**TASKS TO PERFORM:**
• a. Quote the discussion of Topology extensions word for word, beginning at "The Zen of Python, by" and stopping after "Unless explicitly silenced.".
• b. Continue the discussion of Topology extensions from its last line onward.

**GIVEN PASSAGE:**

Extensions to Topology for getting number of atoms, residues, and chains

jchodera commented 8 years ago

It would be useful to extend Topology to retrieve the number of atoms, residues, and chains.

The current idioms are

nchains = sum(1 for c in topology.chains())
nres = sum(1 for r in topology.residues())
natom = sum(1 for a in topology.atoms())

The most OpenMM-like extension would be to add

nchains = topology.getNumChains()
nres = topology.getNumResidues()
natom = topology.getNumAtoms()

but it would also be useful to add the following @property attributes:

nchains = topology.nchains
nres = topology.nres
natom = topology.natoms

These are all easy for me to add in a PR, but I wanted to ask to see if there was some utility in matching an existing interface for an OpenMM-like Topology, such as the one in MDTraj or another tool.

Any thoughts?

rmcgibbo commented 8 years ago

I don't have a strong opinion, but this seems like a fine idea. My weak preference would be for the getNumChains-style spelling.

jchodera commented 8 years ago

Great.

My thought was to add both the topology.getNumChains()style getter and topology.nchains style property.

I'll create a PR unless there are objections.

rmcgibbo commented 8 years ago

I would just go with one. Redundancy like that is confusing.

swails commented 8 years ago

My thought was to add both the topology.getNumChains()style getter and topology.nchains style property.

-1 on both:

bash-4.3$ python -m this:

The Zen of Python, by Tim Peters

Beautiful is better than ugly.
Explicit is better than implicit.
Simple is better than complex.
Complex is better than complicated.
Flat is better than nested.
Sparse is better than dense.
Readability counts.
Special cases aren't special enough to break the rules.
Although practicality beats purity.
Errors should never pass silently.
Unless explicitly silenced.

(Recorded data)
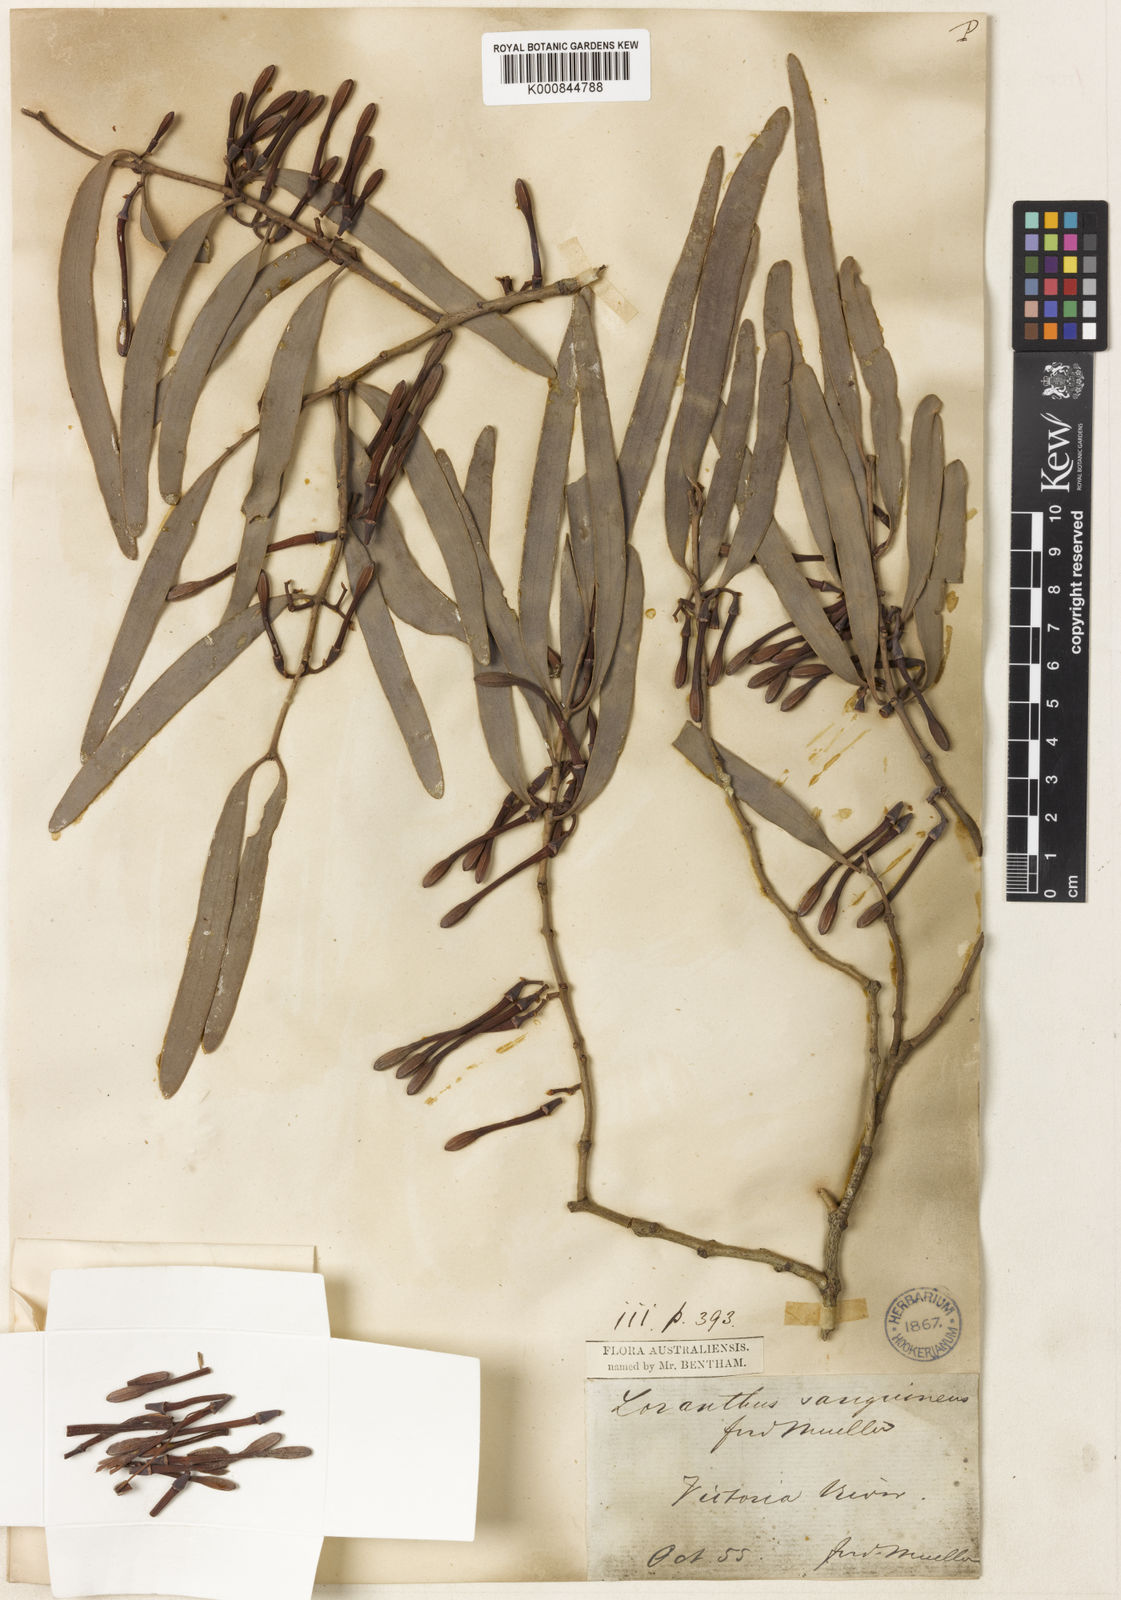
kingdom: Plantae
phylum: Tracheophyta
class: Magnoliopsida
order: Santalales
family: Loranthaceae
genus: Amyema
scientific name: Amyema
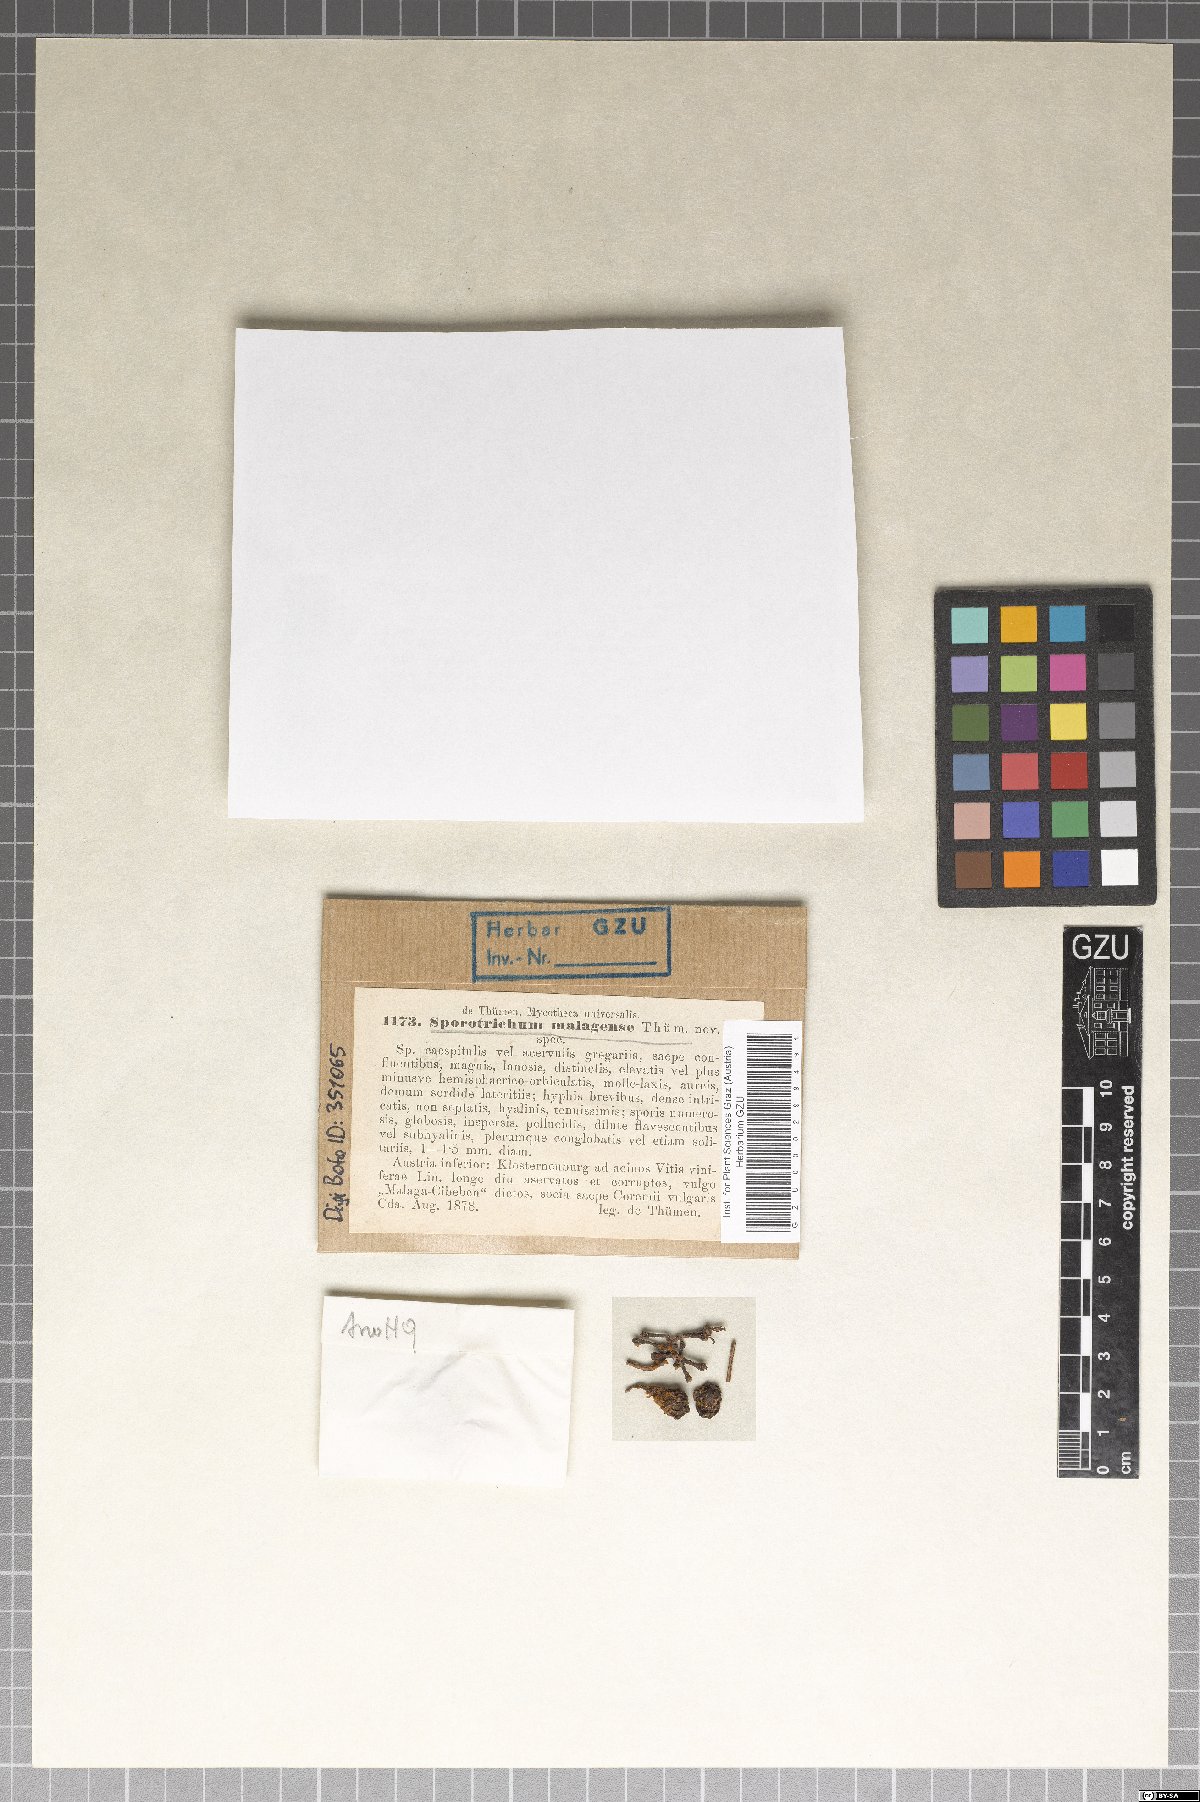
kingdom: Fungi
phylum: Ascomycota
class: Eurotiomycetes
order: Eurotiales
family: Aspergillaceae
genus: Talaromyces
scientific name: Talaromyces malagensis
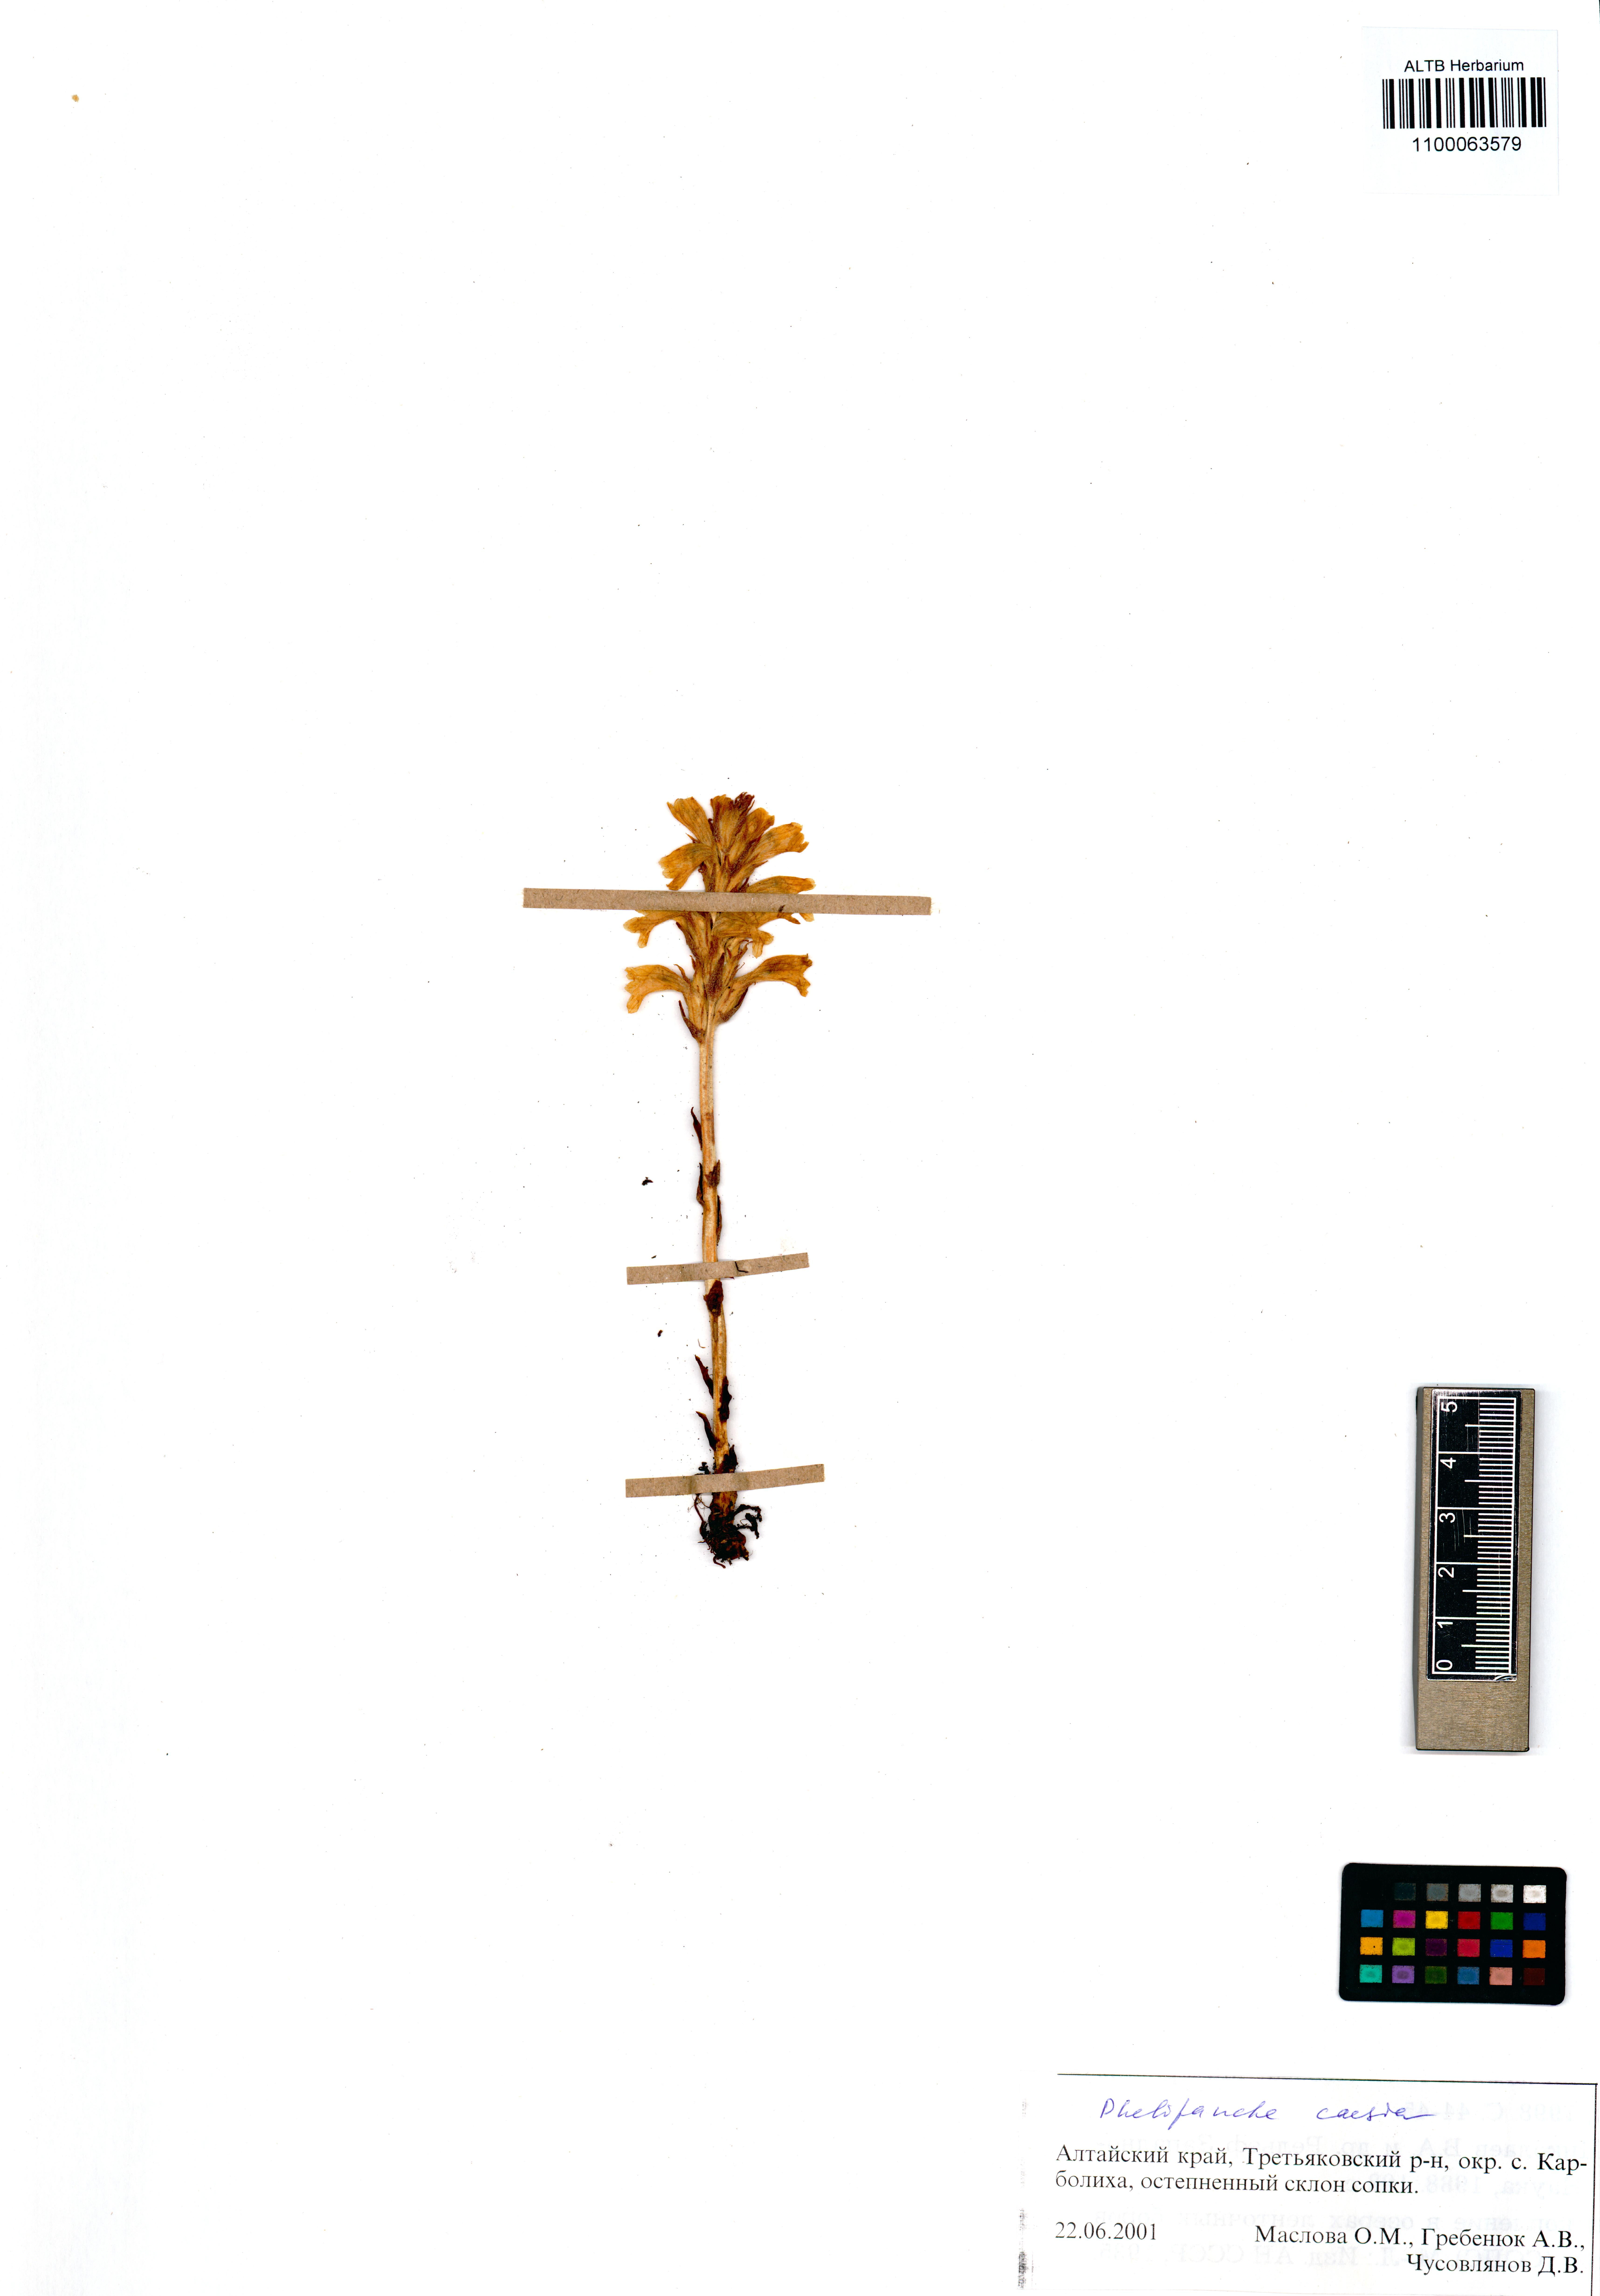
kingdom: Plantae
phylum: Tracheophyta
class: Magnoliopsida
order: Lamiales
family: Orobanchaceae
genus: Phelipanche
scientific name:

**IN RESPONSE:**
• a.
The Zen of Python, by Tim Peters

Beautiful is better than ugly.
Explicit is better than implicit.
Simple is better than complex.
Complex is better than complicated.
Flat is better than nested.
Sparse is better than dense.
Readability counts.
Special cases aren't special enough to break the rules.
Although practicality beats purity.
Errors should never pass silently.
Unless explicitly silenced.

• b.
In the face of ambiguity, refuse the temptation to guess.
There should be one-- and preferably only one --obvious way to do it. <----
Although that way may not be obvious at first unless you're Dutch.
Now is better than never.
Although never is often better than *right* now.
If the implementation is hard to explain, it's a bad idea.
If the implementation is easy to explain, it may be a good idea.
Namespaces are one honking great idea -- let's do more of those!

I like the getNumChains() better as well -- it's not as Pythonic, but it's more OpenMM-like.

jchodera commented 8 years ago

I'm not sure there is any harm to be done by adding more functionality that is more Pythonic on top of the unpythonic OpenMM-style getters, but perhaps that is best left for a more global pythonic overhaul of the Python API (where we don't have to remove functionality to add more pythonic mechanisms of data access).

jchodera commented 8 years ago

Redundancy like that is confusing.

Isn't numpy an example of an incredibly useful library where there are like six ways to do anything via the API?

swails commented 8 years ago

Isn't numpy an example of an incredibly useful library where there are like six ways to do anything via the API?

A couple observations:

Just because a library is useful doesn't make all of its design decisions good ones.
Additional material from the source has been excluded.